10 Aug, 2010 By: Erik Gruenwedel

Alice in Wonderland


Strong box office receipts from Toy Story 3 and Iron Man 2, coupled with DVD/Blu-ray Disc and electronic distribution of Alice in Wonderland, contributed to The Walt Disney Co.’s studio-entertainment division reporting a jump in revenue for the third-quarter (ended July 3).

Studio entertainment revenue, which includes Walt Disney Studios Home Entertainment, increased 30% to $1.6 billion from $1.2 billion during the same period a year ago. Operating income increased to $123 million, compared with an operating loss of $12 million during the same period a year ago.

The prior-year quarter included Up, Hannah Montana: The Movie and The Proposal.

The higher operating income was primarily due to the strong worldwide performance of the key titles in theatrical markets and improvements in domestic home entertainment and worldwide television distribution.

Indeed, lowered home entertainment marketing costs combined with strong physical and digital results from Alice trumped home entertainment results from Bedtime Stories, Bolt and Confessions of a Shopaholic last year.

CEO Bob Iger said in a call with investors that the home entertainment business continues to grapple with ongoing competition for consumers’ free time. Iger said the DVD market remains challenging, driven on an individual title-by-title basis.

“[DVD] collectability doesn’t seem to be as important like it once was … except for real franchises and brands like Pixar,” Iger said, adding that reality has guided the studio’s approach to theatrical releases, including focusing on key franchise films and the number of titles released.

The CEO said the studio is aggressively pursuing altered windows of distribution for movies, including releasing titles in advance of packaged media and digital at premium VOD pricing.

“There are people, we believe, who like to see movies sooner rather than later and would pay a premium price to do that,” Iger said, declining to elaborate on particular release dates and pricing.

Iger said Disney continues to monitor growth opportunities in digital distribution, including micro-payments, subscriptions (Hulu), advertising and various forms of pay-per-view.

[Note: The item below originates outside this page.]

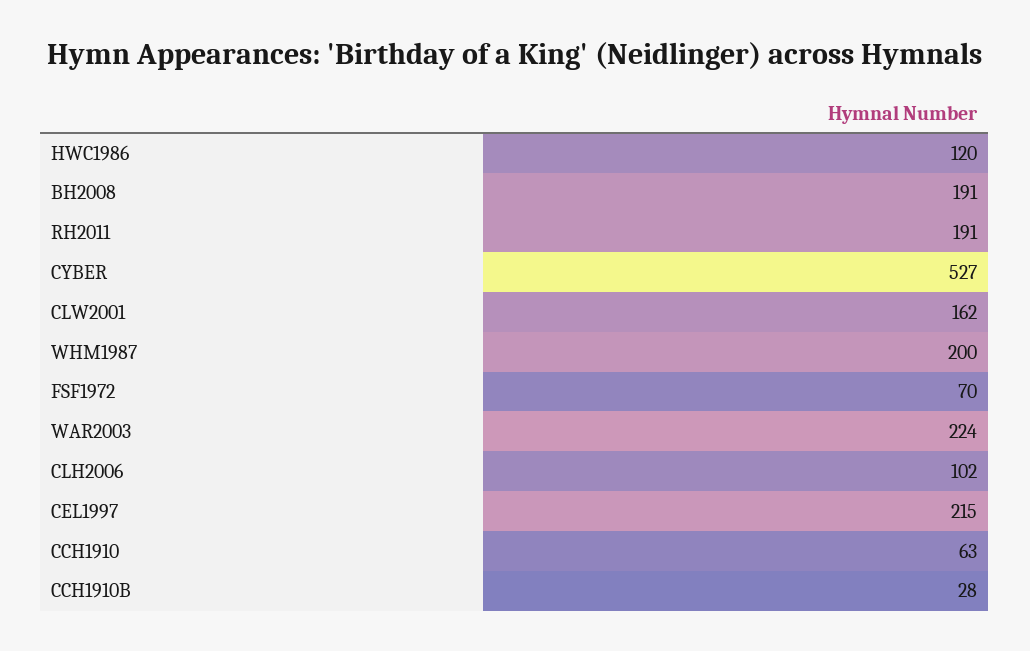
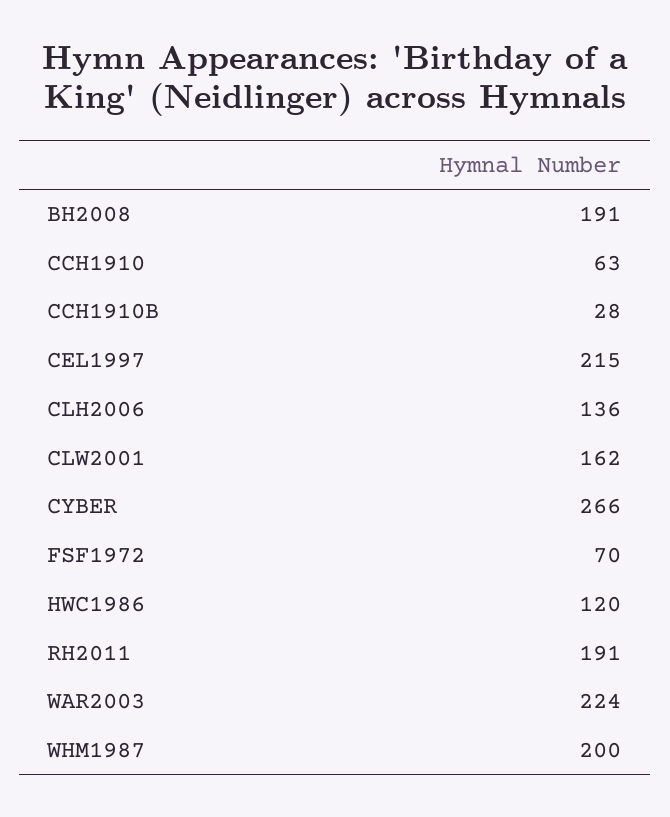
CYBER: 527 -> 266
CLH2006: 102 -> 136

“We feel for us not only to be relevant, but grow our business, we have to be in this space,” he said. “We like the trends and we like being there first.”

Indeed, Iger said that when renewing its third-party movie distribution agreement with Starz it agreed to the cable provider licensing streaming content to Netflix.

“We could actually benefit through Netflix growth through that deal,” he said, adding that by Netflix reaching certain revenue “thresholds,” Disney generates additional incremental revenue.

Separately, the CEO said Disney would continue producing movie-branded consoled-based video games despite the recent $763 million purchase of social gaming network Playdom.

“We’ve concluded that the game strategy has to reflect … how consumers are playing games,” Iger said, adding that Disney would also increase involvement in mobile devices and related apps.

The CEO said 40% of Facebook’s 500 million members play online video games across multiple genres and user demographics.

“It became pretty clear to us that social networks and games are here to stay,” Iger said.